Los cronistas, como ya hemos dicho, admiten también la especie de la incapacidad regia: unos, con reiteración y encono, como Palencia; otros, con caritativa moderación, como Diego de Valera, que escribe:

«Todos los discretos hacían burla, conociendo ser tan vana la boda tercera como la primera y la segunda.» Se refiere, al hablar de la «tercera» boda, a las nuevas relaciones que hubo Don Enrique con su segunda mujer, Doña Juana, al morir en Navarra la primera, Doña Blanca.

También es categórico, aunque pulido, Pulgar: «La Reyna Doña Juana concibió, de lo cual todos los del reino tuvieron gran escándalo, porque, según la impotencia del Rey, conocida de muchas experiencias, etc.». «Lo cual sabido por algunos prelados y caballeros, y por algunos religiosos de buena intención, a quienes la potencia del Rey para engendrar era notoria, etc.». «En este segundo casamiento se manifestó su impotencia»

[71], etc.

Y aun el mismo Castillo, defensor sistemático del Rey, afirma que al nacer Doña Juana «fue gran sospecha en los corazones de las gentes sobre esta hija, pues muchos dudaron ser engendrada de sus lomos de Rey»
[72].

Mas quizá el argumento de mayor importancia en pro de la debilidad sexual del Rey nos le da la mansedumbre y perfecta indiferencia con que recibió y leyó la carta enviada por los Grandes, reunidos en Burgos, en la que le decían que «en gran perjuicio y ofensa de todos sus reinos y de los legítimos sucesores, sus hermanos, había hecho pasar por princesa heredera a Doña Juana, hija de la Reina Doña Juana, su mujer, sabiendo él muy bien que aquélla no era su hija». Los de «su Real Consejo, servidores y criados, como los otros que seguían su partido, fueron no solamente maravillados, más tristes y muy descontentos, viendo cuán turbiamente y con cuánta flojedad» se enteraba el pacífico marido de esta misiva injuriosa. Castillo, su cronista de cámara, lo califica de «desvergüenza y maldad» de los imputadores. Pero el hecho de esta increíble mansedumbre es insuperablemente elocuente, porque revela a un hombre no sólo moralmente abyecto, sino, además, falto de la autoridad subjetiva necesaria para enfadarse con razón. Otro tanto puede decirse, pero aun con mayor motivo, del pacto de Guisando, en el que el Rey suscribió su propia deshonra del modo más solemne al desposeer a su presunta hija del título de heredera. No sin malicia —y desde luego sin razón— pudieron utilizar sus enemigos este documento como «Un juramento ante Dios y ante los hombres de que aquella doncella no era hija suya, sino fruto de ilícitas relaciones de su adúltera esposa» (Palencia)
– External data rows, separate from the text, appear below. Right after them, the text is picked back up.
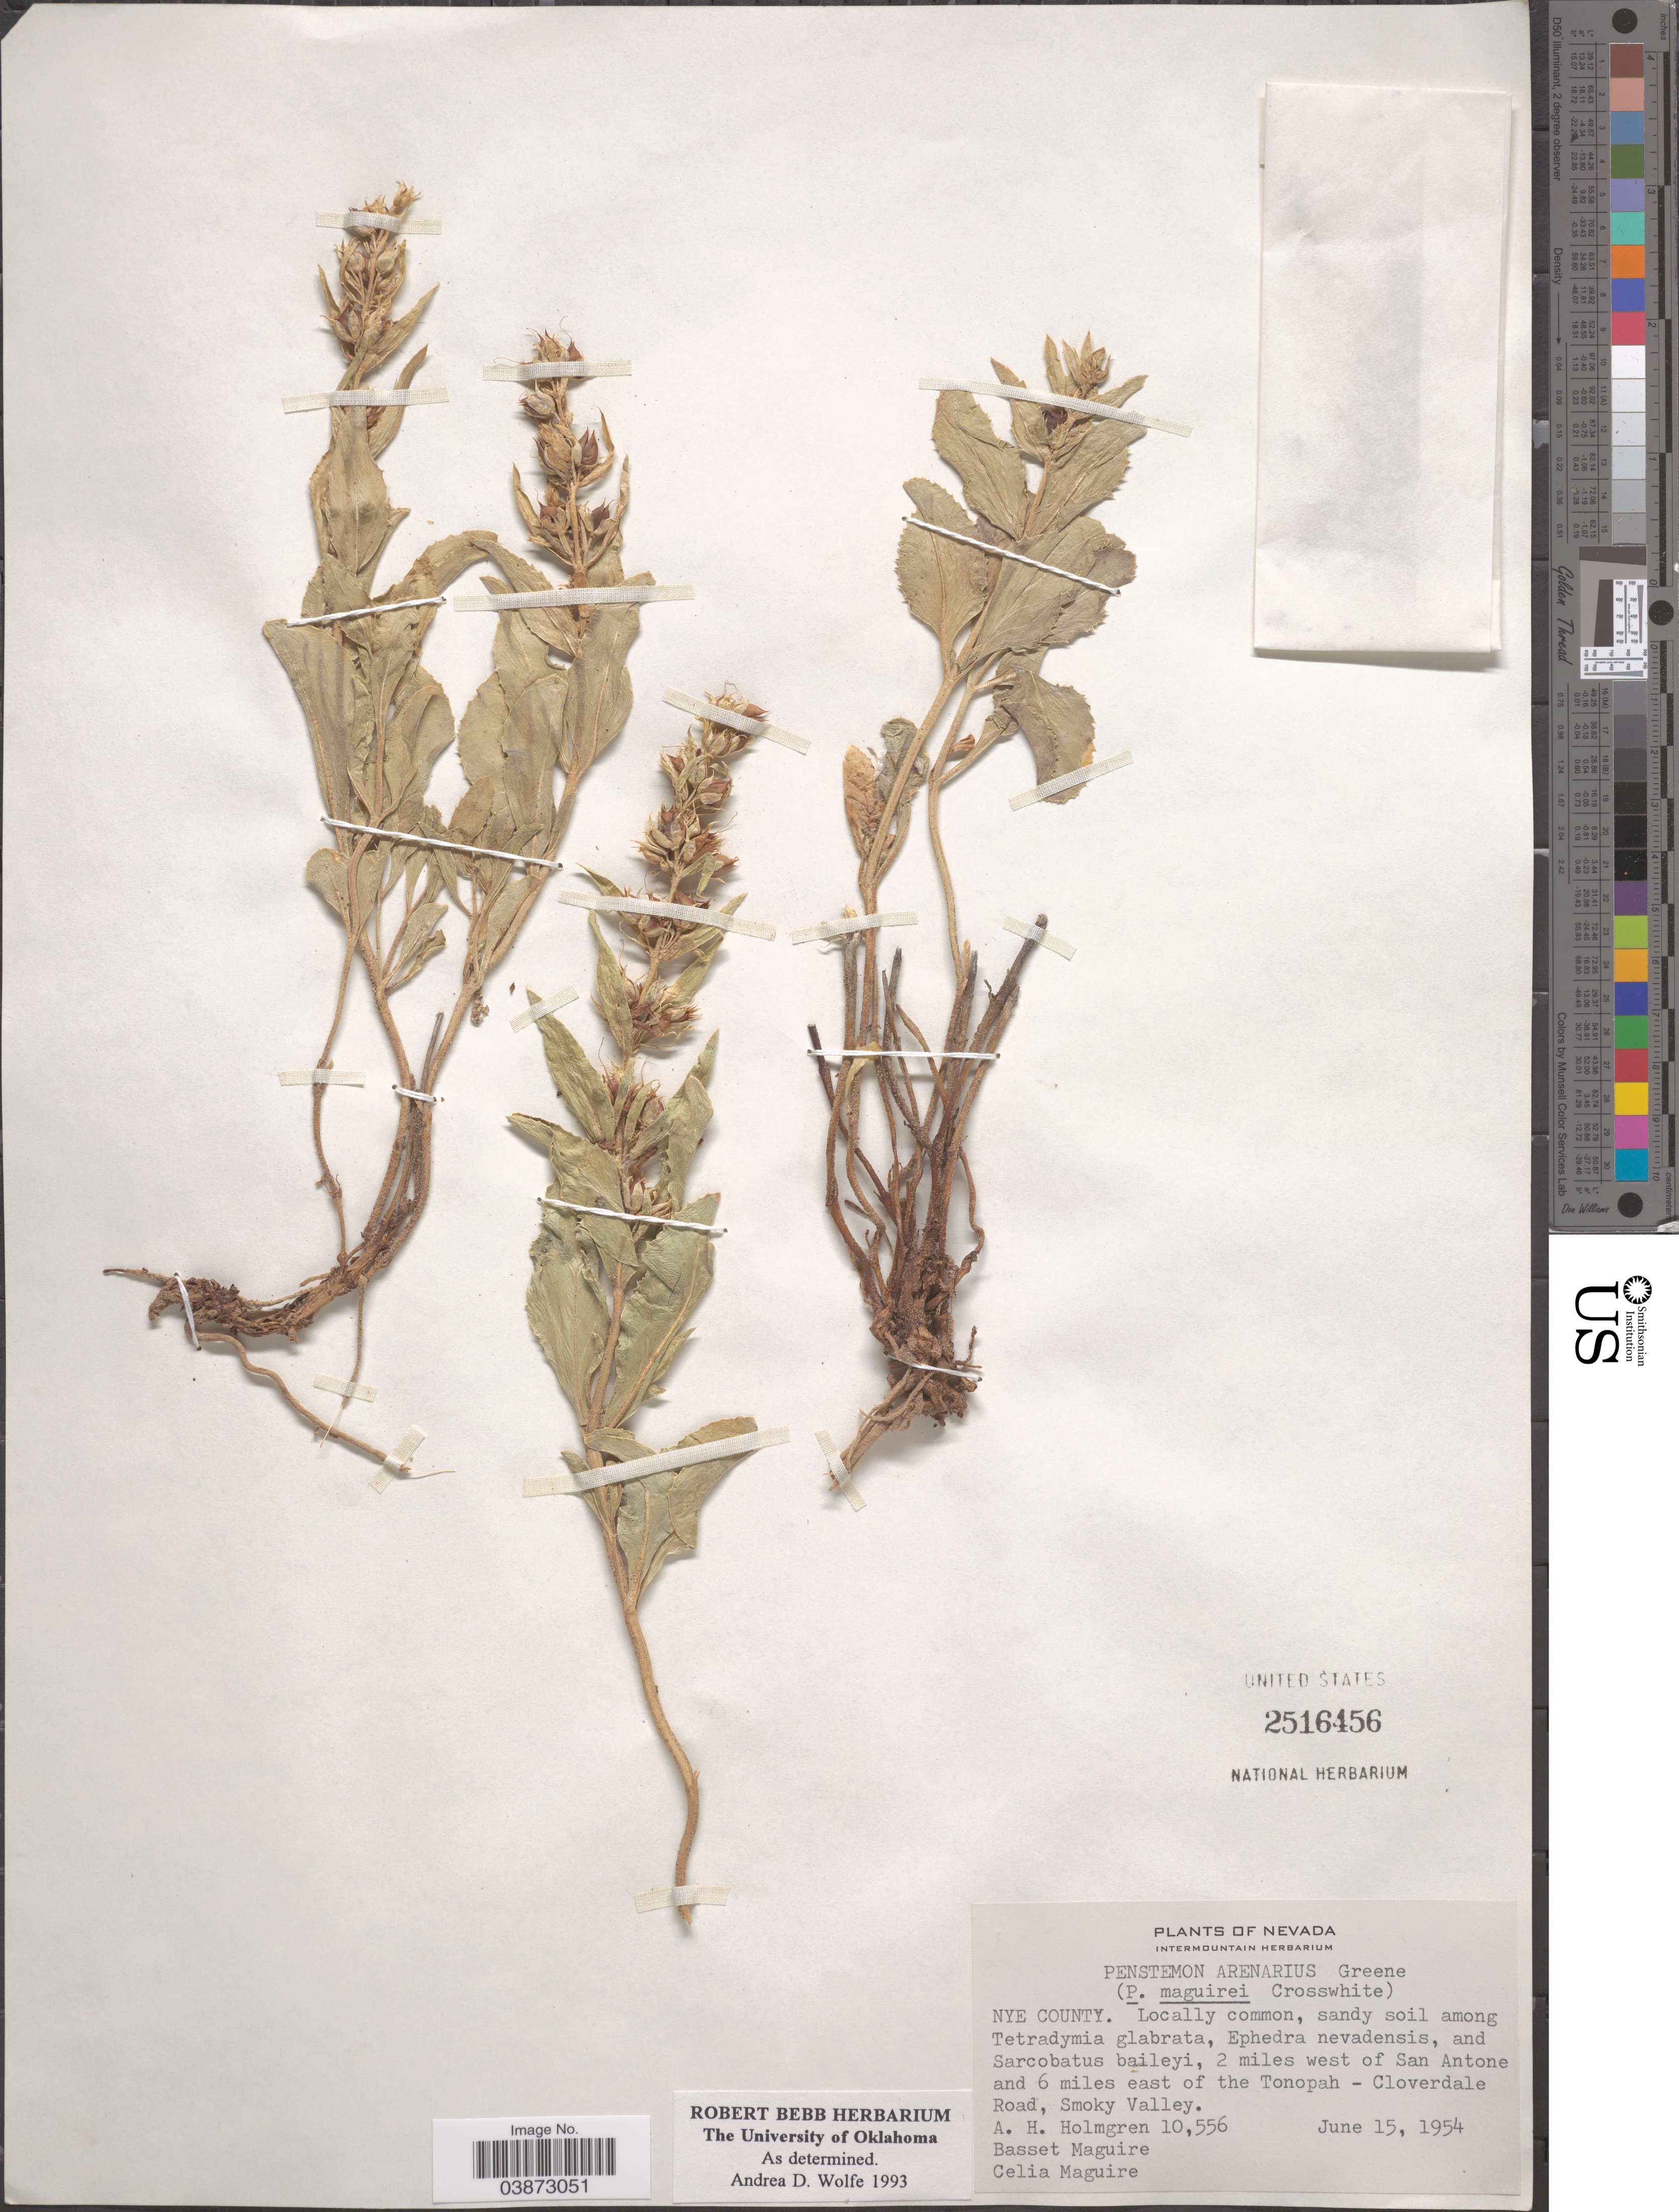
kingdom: Plantae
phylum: Tracheophyta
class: Magnoliopsida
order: Lamiales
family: Plantaginaceae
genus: Penstemon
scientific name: Penstemon arenarius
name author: Greene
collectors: A. H. Holmgren, B. Maguire & C. K. Maguire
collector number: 10556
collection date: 1954-06-15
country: United States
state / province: Nevada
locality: Nye County. 2 miles west of San Antone and 6 miles east of the Tonopah - Cloverdale Road, Smoky Valley.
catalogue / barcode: US 2516456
[74]. Sitges supone que el Rey «no se dio cuenta de lo que firmaba, o bien que esta cláusula deshonrosa se ha interpolado posteriormente en un documento cuyo original se desconoce»; pero nada abona esta gratuita afirmación. Lo cierto es que Don Enrique sentía la pesadumbre de su incapacidad, aunque probablemente parcial; y ello le impidió reaccionar dignamente contra lo que, por encima de todo, era denigrante para su persona y para los suyos.

Por audaces que fueran —y desde luego lo eran mucho sus enemigos, no se hubieran atrevido, finalmente, a llevar estas historias al mismo Papa, con expresión detallada de pormenores difíciles de inventar en su totalidad, de no haber existido un fondo de razón.